**Selected extract:**
Document:

Exhibit 10.2

 

SEVENTH
AMENDMENT TO RECEIVABLES PURCHASE AGREEMENT

 

THIS SEVENTH AMENDMENT TO
RECEIVABLES PURCHASE AGREEMENT, dated as of September 27,
2005 (this “Amendment”), is by and among
Edwards Lifesciences Financing LLC, a Delaware limited liability company (“Seller”), Edwards Lifesciences LLC,
a Delaware limited liability company (“Servicer”),
Blue Ridge Asset Funding Corporation, a Delaware corporation (“Blue Ridge”), the liquidity banks
from time to time party to the Liquidity Agreement (the “Liquidity
Banks;” together with Blue Ridge, the “Purchasers”)
and Wachovia Bank, National Association, as agent for the Purchasers (the “Agent”), and pertains to the
Receivables Purchase Agreement dated as of December 21, 2000 amongst the
parties hereto (as heretofore and hereby amended, the “Purchase
Agreement”).  Unless otherwise defined in this Amendment
capitalized terms used herein shall have the meanings assigned to such terms in
the Purchase Agreement.

**Problem to solve:**
Retype the passage of the receivables purchase agreement amendment between "and Wachovia Bank, National" and "the Purchase Agreement.", inclusive.

**Given records:**
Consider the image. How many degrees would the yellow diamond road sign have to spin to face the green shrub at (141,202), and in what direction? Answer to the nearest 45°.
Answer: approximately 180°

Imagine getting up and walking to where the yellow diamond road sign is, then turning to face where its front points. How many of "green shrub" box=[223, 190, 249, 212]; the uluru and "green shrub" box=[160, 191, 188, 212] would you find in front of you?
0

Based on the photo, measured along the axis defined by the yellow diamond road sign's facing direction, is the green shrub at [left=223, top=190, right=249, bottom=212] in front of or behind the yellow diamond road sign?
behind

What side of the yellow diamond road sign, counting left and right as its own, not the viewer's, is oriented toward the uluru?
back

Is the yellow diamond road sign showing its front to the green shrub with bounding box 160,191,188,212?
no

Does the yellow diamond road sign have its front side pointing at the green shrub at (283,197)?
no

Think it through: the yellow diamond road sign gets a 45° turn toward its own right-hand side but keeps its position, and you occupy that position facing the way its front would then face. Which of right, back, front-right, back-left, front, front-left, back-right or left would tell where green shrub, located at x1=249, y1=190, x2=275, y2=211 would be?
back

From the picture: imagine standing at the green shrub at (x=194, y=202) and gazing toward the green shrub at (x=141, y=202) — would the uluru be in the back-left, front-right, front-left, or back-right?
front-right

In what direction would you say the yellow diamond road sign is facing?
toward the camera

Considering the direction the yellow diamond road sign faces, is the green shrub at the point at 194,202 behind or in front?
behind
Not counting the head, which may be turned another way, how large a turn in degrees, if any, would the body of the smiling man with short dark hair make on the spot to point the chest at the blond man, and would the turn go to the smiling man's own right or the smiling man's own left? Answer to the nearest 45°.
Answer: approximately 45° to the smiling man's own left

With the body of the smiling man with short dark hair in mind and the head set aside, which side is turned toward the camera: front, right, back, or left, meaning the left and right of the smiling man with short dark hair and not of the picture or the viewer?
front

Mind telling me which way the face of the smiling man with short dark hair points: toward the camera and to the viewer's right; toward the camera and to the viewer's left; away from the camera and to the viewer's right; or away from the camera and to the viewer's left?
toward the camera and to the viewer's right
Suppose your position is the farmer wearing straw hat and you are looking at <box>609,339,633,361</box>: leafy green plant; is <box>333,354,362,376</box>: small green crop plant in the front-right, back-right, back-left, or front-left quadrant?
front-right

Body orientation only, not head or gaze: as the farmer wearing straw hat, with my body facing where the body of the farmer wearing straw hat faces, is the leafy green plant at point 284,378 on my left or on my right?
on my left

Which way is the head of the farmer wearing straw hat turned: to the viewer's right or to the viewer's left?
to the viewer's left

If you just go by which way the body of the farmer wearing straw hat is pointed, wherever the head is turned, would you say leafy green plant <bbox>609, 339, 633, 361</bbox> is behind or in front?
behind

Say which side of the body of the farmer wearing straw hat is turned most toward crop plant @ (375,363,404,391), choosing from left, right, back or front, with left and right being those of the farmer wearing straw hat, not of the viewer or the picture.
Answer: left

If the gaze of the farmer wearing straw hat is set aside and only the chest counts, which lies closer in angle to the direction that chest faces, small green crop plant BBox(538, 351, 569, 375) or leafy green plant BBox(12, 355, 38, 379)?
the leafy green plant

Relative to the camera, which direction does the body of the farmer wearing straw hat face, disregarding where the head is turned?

**Exercise response:**
and Wachovia Bank, National Association, as agent for the Purchasers (the “Agent”), and pertains to the
Receivables Purchase Agreement dated as of December 21, 2000 amongst the
parties hereto (as heretofore and hereby amended, the “Purchase
Agreement”).  Unless otherwise defined in this Amendment
capitalized terms used herein shall have the meanings assigned to such terms in
the Purchase Agreement.